→ Assigned task: Your answer must restate the listing below word for word and contain no images.

→ Given data:
────────────────────

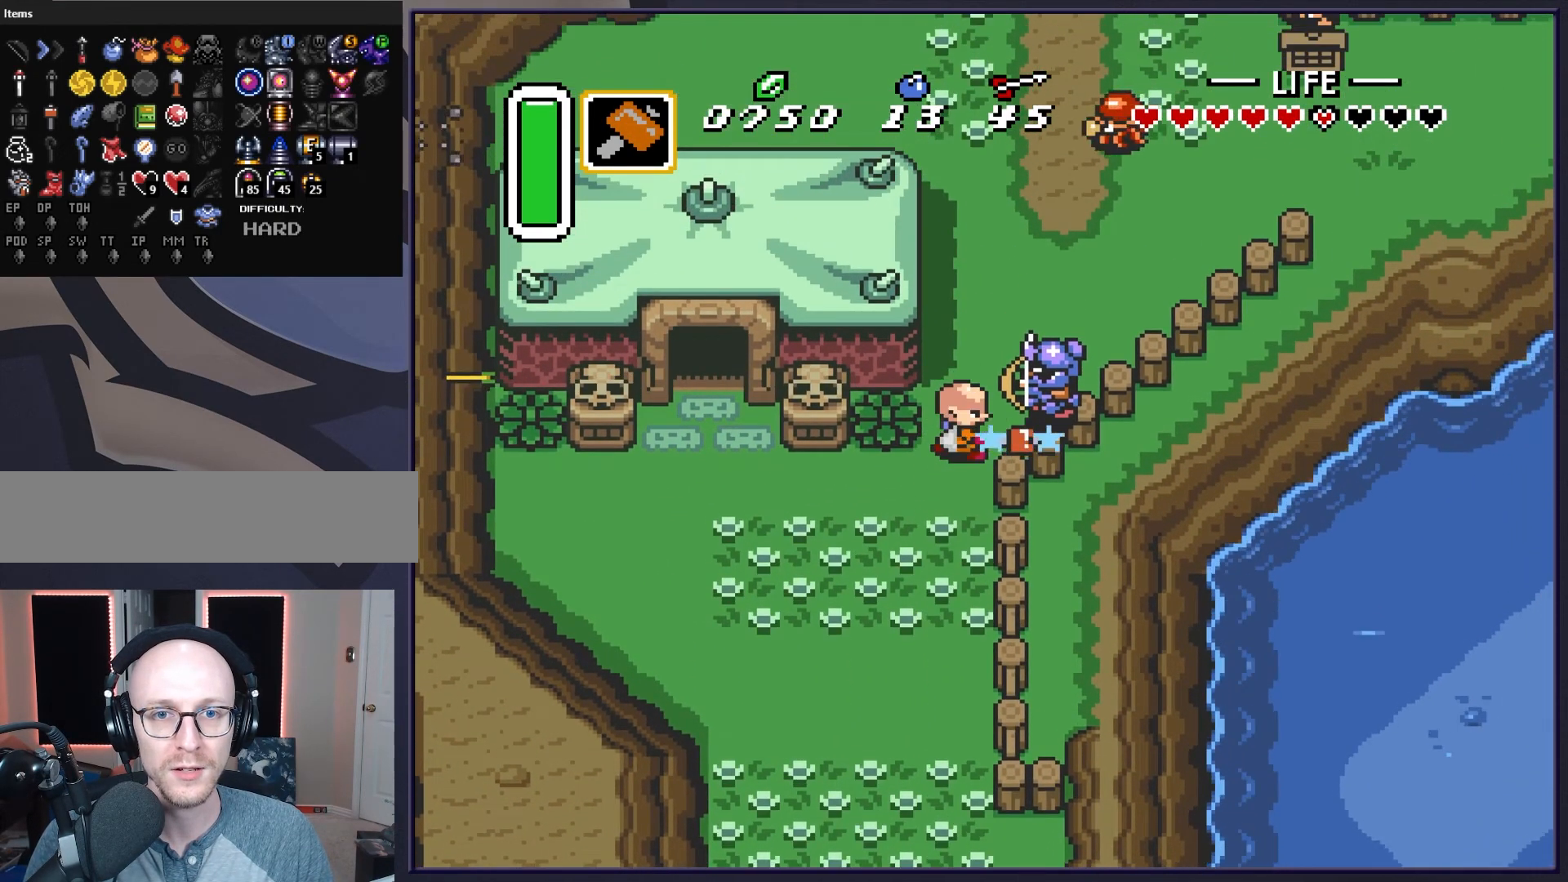
{"buttons": [], "events": [[183, "DPAD_UP", "down"], [317, "DPAD_UP", "up"], [400, "Y", "down"], [417, "DPAD_RIGHT", "down"], [483, "DPAD_RIGHT", "up"], [500, "Y", "up"]]}
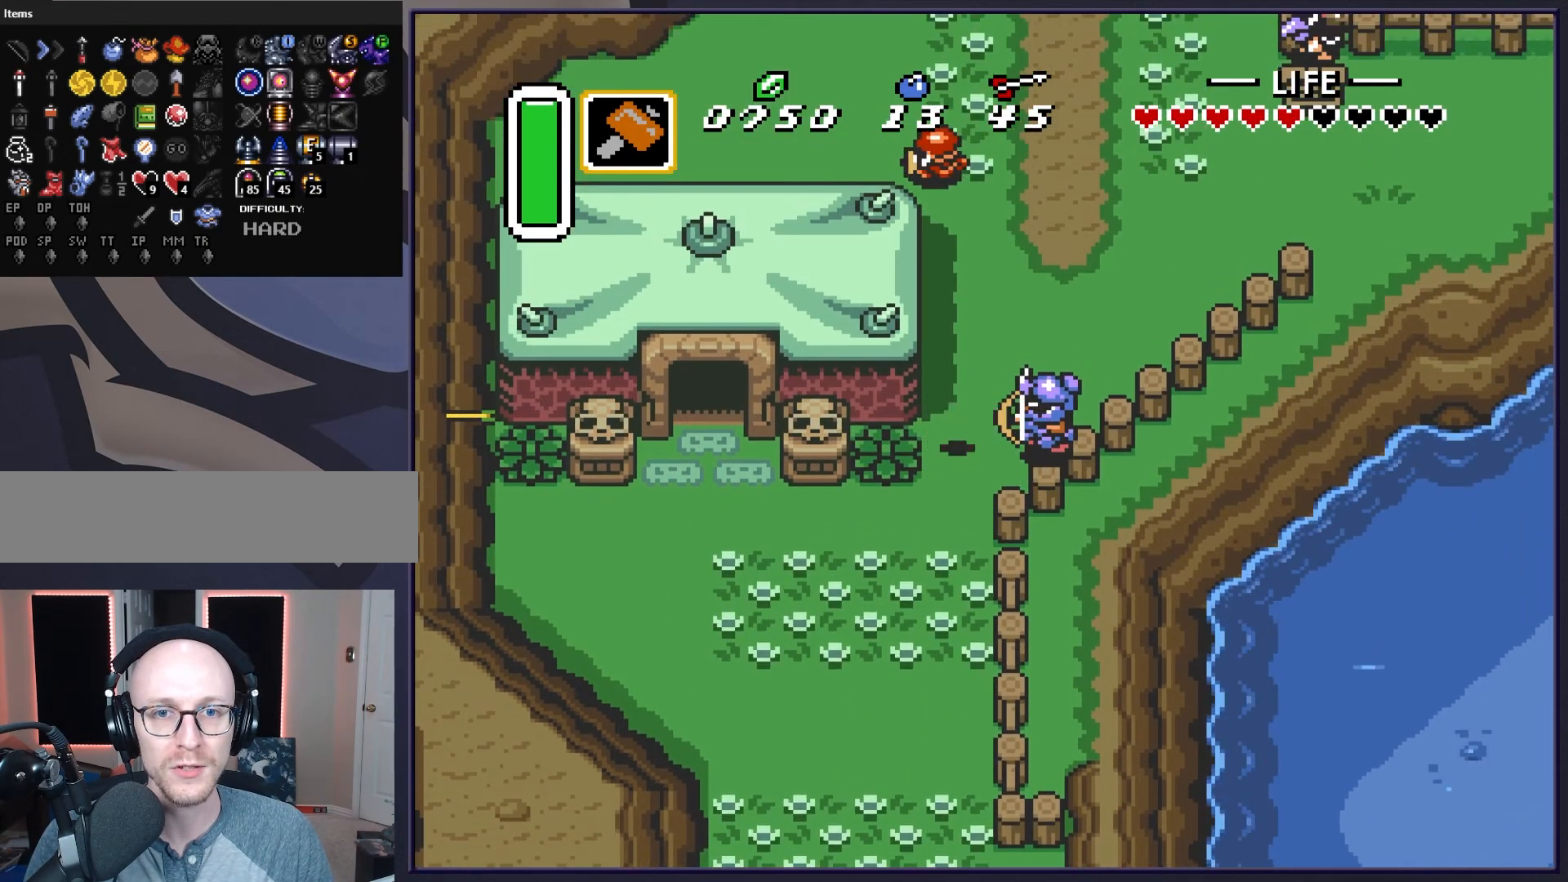
{"buttons": [], "events": [[267, "DPAD_RIGHT", "down"], [283, "Y", "down"], [317, "DPAD_RIGHT", "up"], [417, "Y", "up"]]}
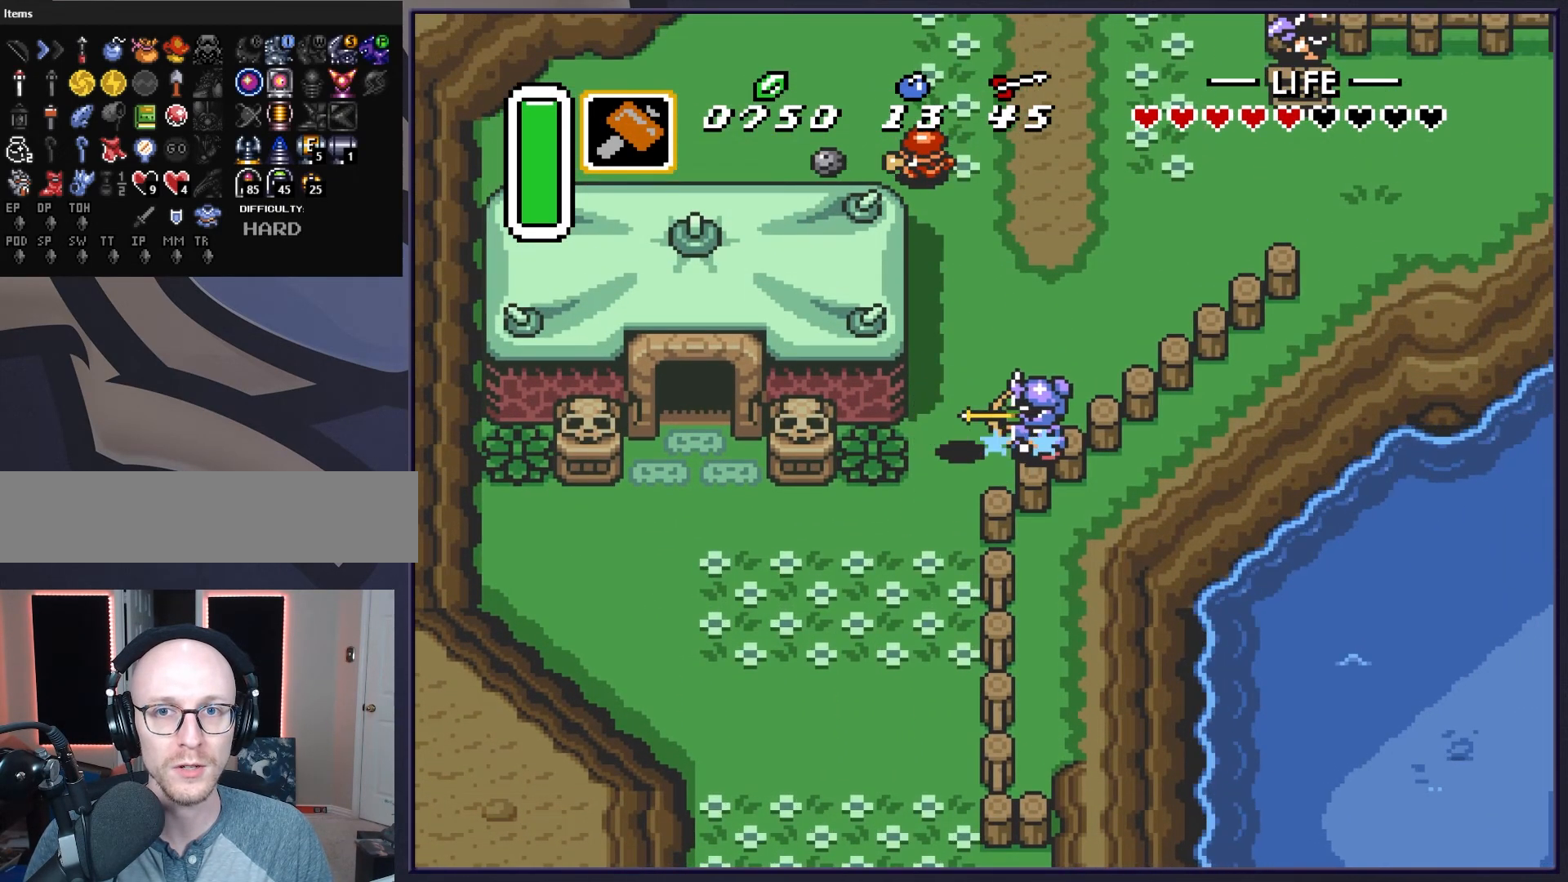
{"buttons": ["DPAD_RIGHT"], "events": [[433, "DPAD_RIGHT", "down"]]}
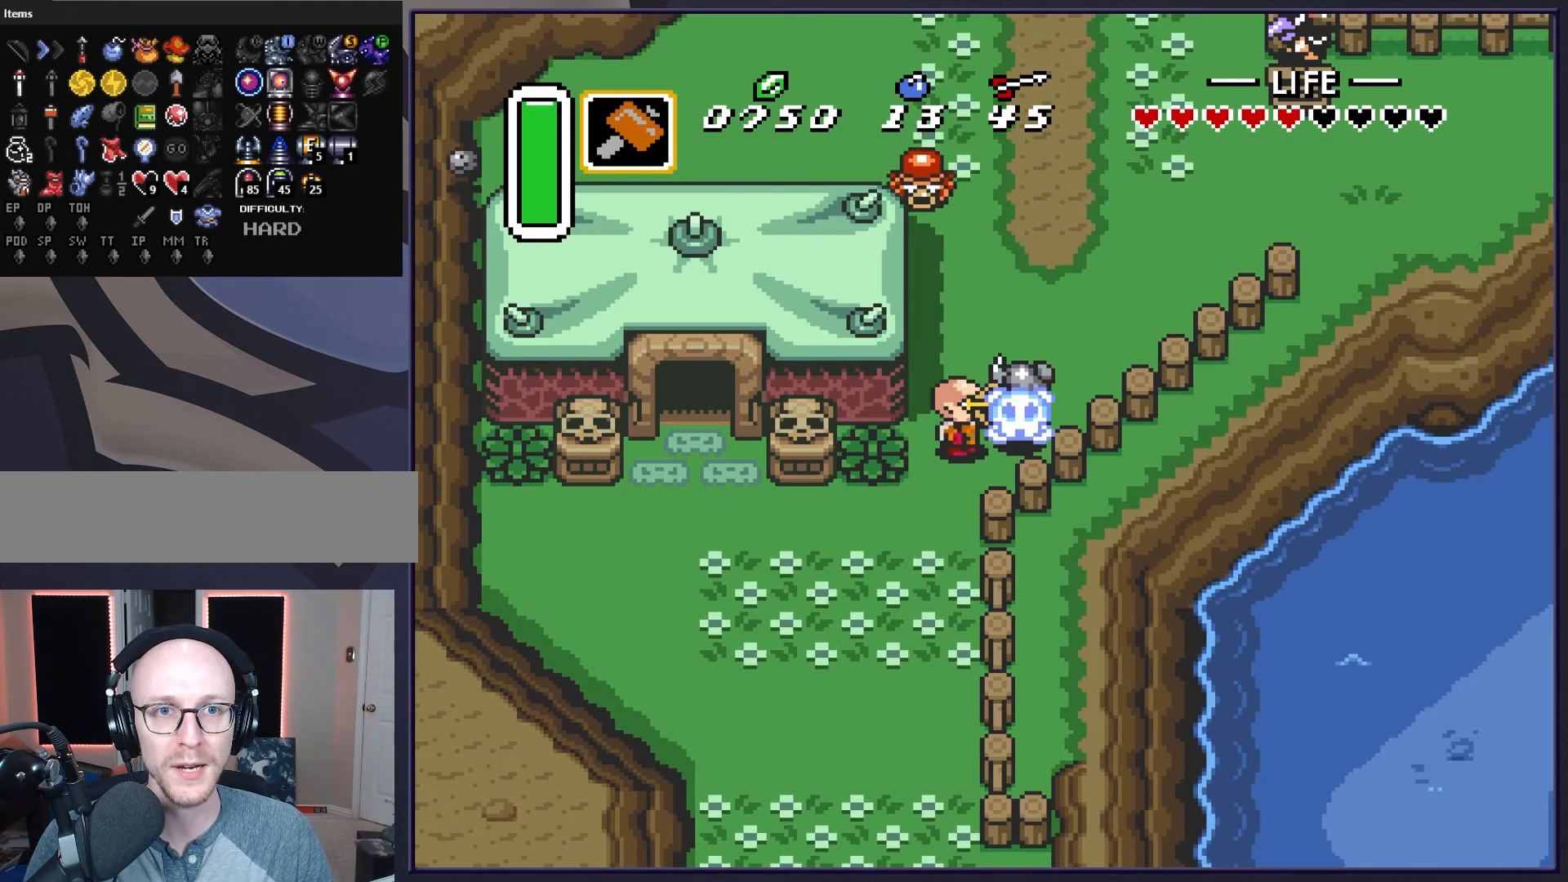
{"buttons": [], "events": [[117, "DPAD_RIGHT", "up"], [300, "DPAD_RIGHT", "down"], [433, "DPAD_RIGHT", "up"], [433, "DPAD_UP", "down"], [483, "DPAD_UP", "up"]]}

────────────────────

→ Your solution:
{"buttons": [], "events": [[183, "DPAD_UP", "down"], [317, "DPAD_UP", "up"], [400, "Y", "down"], [417, "DPAD_RIGHT", "down"], [483, "DPAD_RIGHT", "up"], [500, "Y", "up"]]}
{"buttons": [], "events": [[267, "DPAD_RIGHT", "down"], [283, "Y", "down"], [317, "DPAD_RIGHT", "up"], [417, "Y", "up"]]}
{"buttons": ["DPAD_RIGHT"], "events": [[433, "DPAD_RIGHT", "down"]]}
{"buttons": [], "events": [[117, "DPAD_RIGHT", "up"], [300, "DPAD_RIGHT", "down"], [433, "DPAD_RIGHT", "up"], [433, "DPAD_UP", "down"], [483, "DPAD_UP", "up"]]}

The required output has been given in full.